BEGIN Dataset records

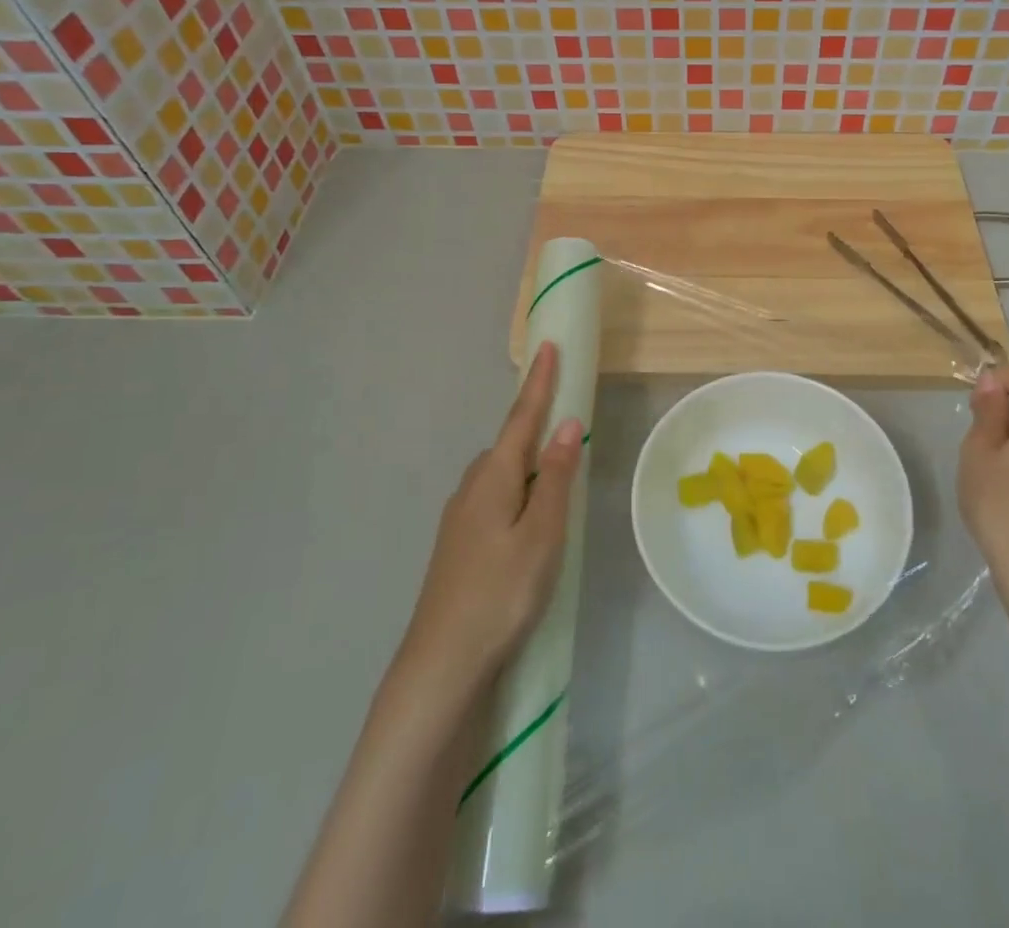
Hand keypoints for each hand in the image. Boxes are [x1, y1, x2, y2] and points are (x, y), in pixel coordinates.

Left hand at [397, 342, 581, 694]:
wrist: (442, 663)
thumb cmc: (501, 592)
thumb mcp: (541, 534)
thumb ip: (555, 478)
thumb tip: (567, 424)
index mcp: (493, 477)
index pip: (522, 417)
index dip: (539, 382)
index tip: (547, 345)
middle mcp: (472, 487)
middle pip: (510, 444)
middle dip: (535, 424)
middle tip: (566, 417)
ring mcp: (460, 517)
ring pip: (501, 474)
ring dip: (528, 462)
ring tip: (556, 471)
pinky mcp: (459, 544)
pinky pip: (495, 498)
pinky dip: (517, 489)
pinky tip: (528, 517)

END Dataset records

Exercise ▸
Output the line containing "middle dip: (535, 424)" and every line after it through the final line of the records above, exactly as written and nothing else.

Your solution ▸
middle dip: (535, 424)
middle tip: (566, 417)
ring mcp: (460, 517)
ring pip: (501, 474)
ring dip: (528, 462)
ring tip: (556, 471)
pinky mcp: (459, 544)
pinky pip: (495, 498)
pinky dip: (517, 489)
pinky tip: (528, 517)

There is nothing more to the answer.